New York State Bar Association Urges Department of Justice To Support Equal Rights for Residents of U.S. Territories
The New York State Bar Association is urging the Department of Justice to file a brief asking the U.S. Supreme Court to overturn the Insular Cases — which have stood for more than a century and are the basis for denying birthright citizenship to an estimated 3.5 million residents who live in the U.S. territories.
The Justice Department has until Aug. 30 to file its response to petitioners in Fitisemanu v. United States, which advocates hope will be taken up by the U.S. Supreme Court and lead the court to overrule the Insular Cases, which have been cited as precedent since first being decided in 1901.
“Two sitting justices have already expressed their abhorrence of the underlying racism enshrined in the current law,” New York State Bar Association President Sherry Levin Wallach said in the letter to the DOJ, which was dated Aug. 22. “Justice Sonia Sotomayor recently called the Insular Cases “both odious and wrong” and Justice Neil Gorsuch stated that they “rest on a rotten foundation.” They both agree it is time to finally overrule the Insular Cases.”
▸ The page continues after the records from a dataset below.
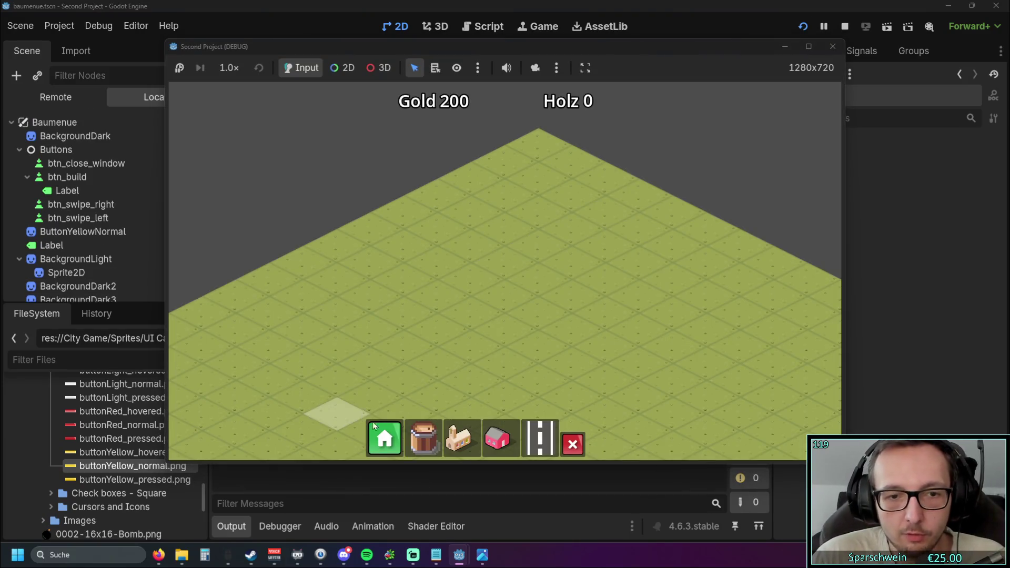
click(383, 438)
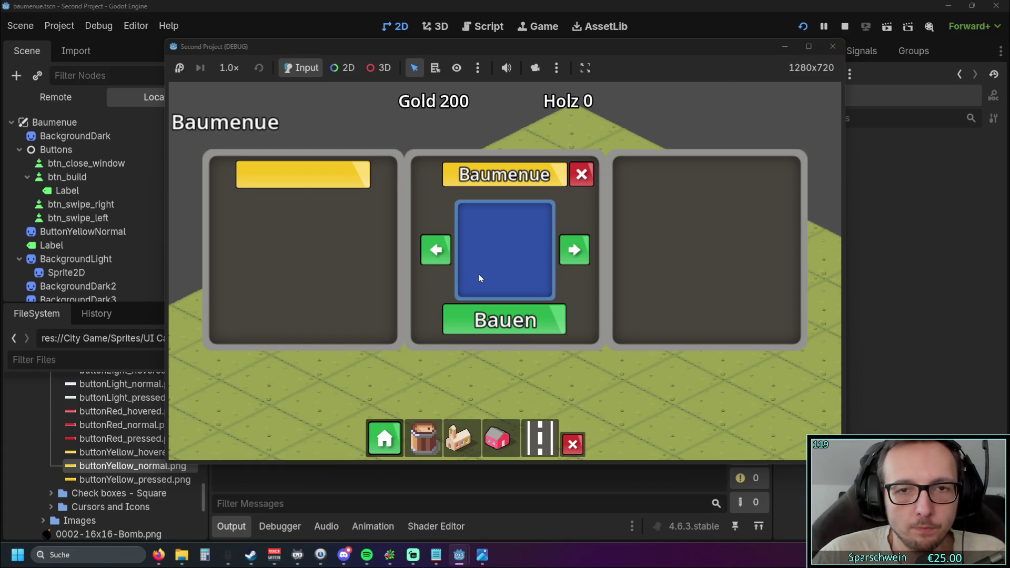
click(833, 48)
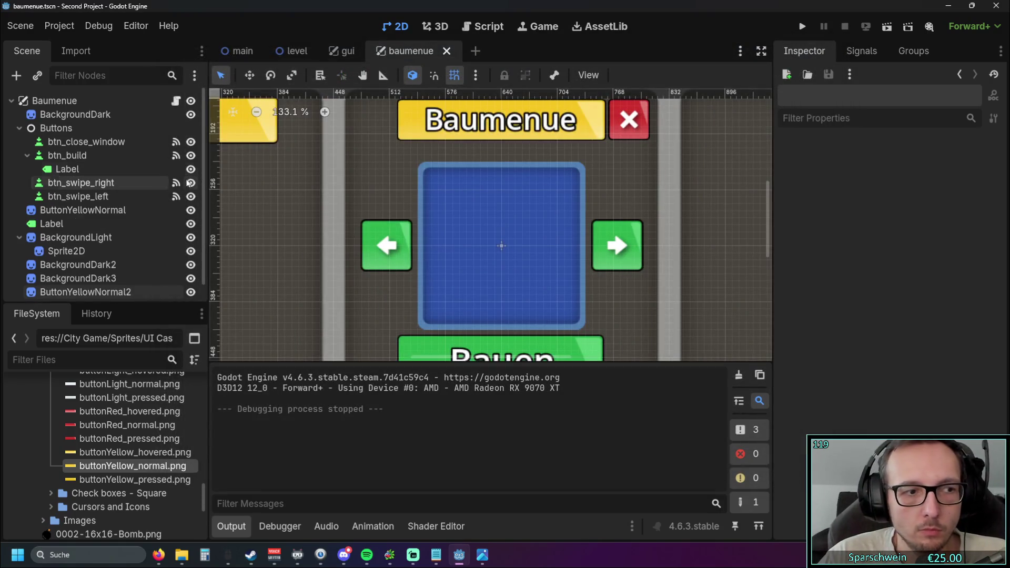
scroll(477, 227, down, 5)
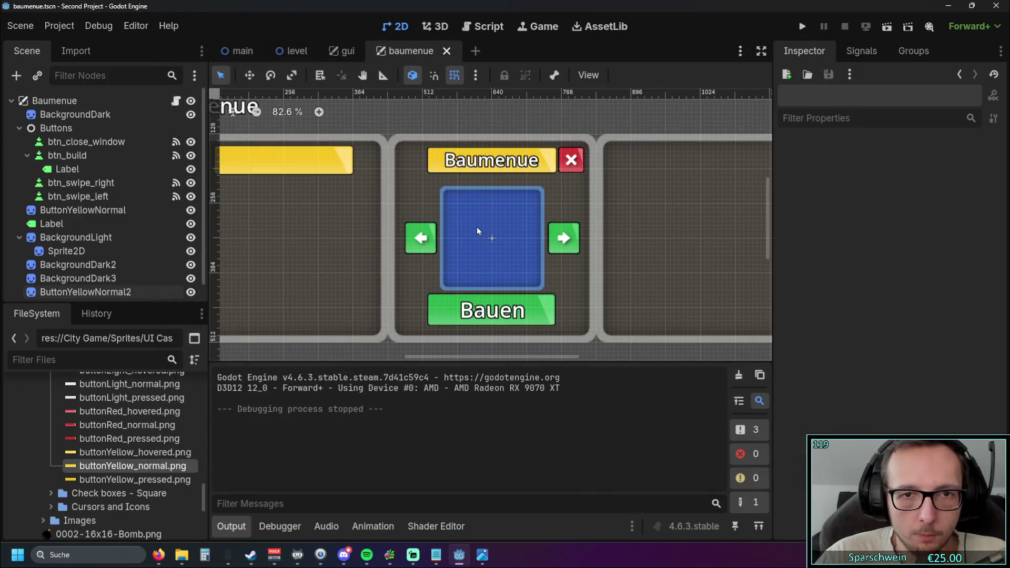
- Revert the Baumenue layer's scale back to 1.0
click(74, 101)
click(879, 302)
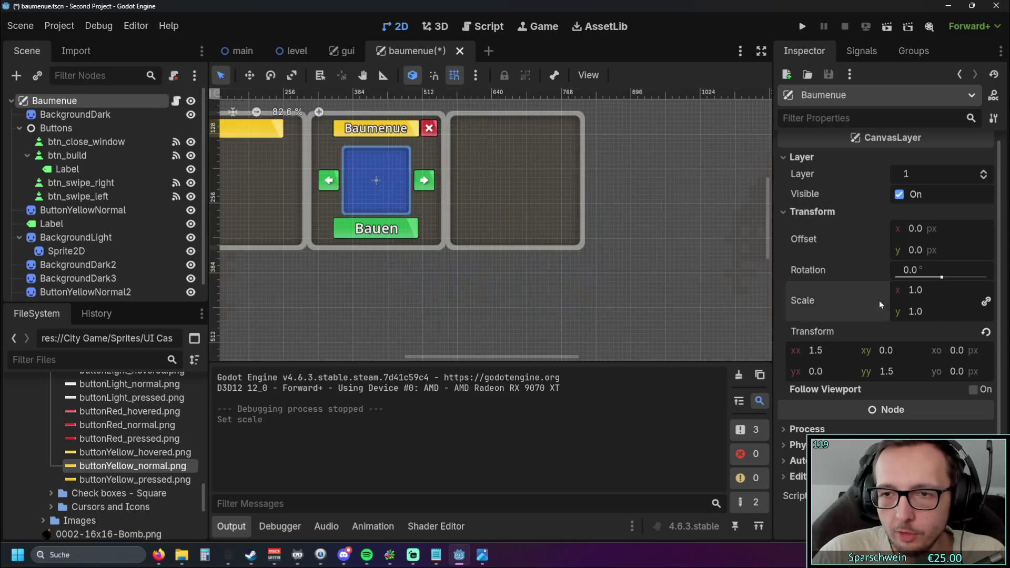
scroll(636, 226, down, 6)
The Fitisemanu case asks the U.S. Supreme Court to determine whether individuals who were born in the territories are entitled to birthright citizenship under the Citizenship Clause of the 14th Amendment. If the answer is yes, that would eliminate the Insular Cases as precedent.
Levin Wallach calls the cases “clearly racist” in the letter to DOJ and “a glaring example of how a significant portion of our population is discriminated against based on race and ethnicity, improperly overlooked, and disenfranchised.”
The New York State Bar Association launched a task force on the Insular Cases to make recommendations to grant equality. At the urging of the New York State Bar Association and the Virgin Islands Bar Association, the American Bar Association earlier this month approved a resolution supporting the overruling of the Insular Cases.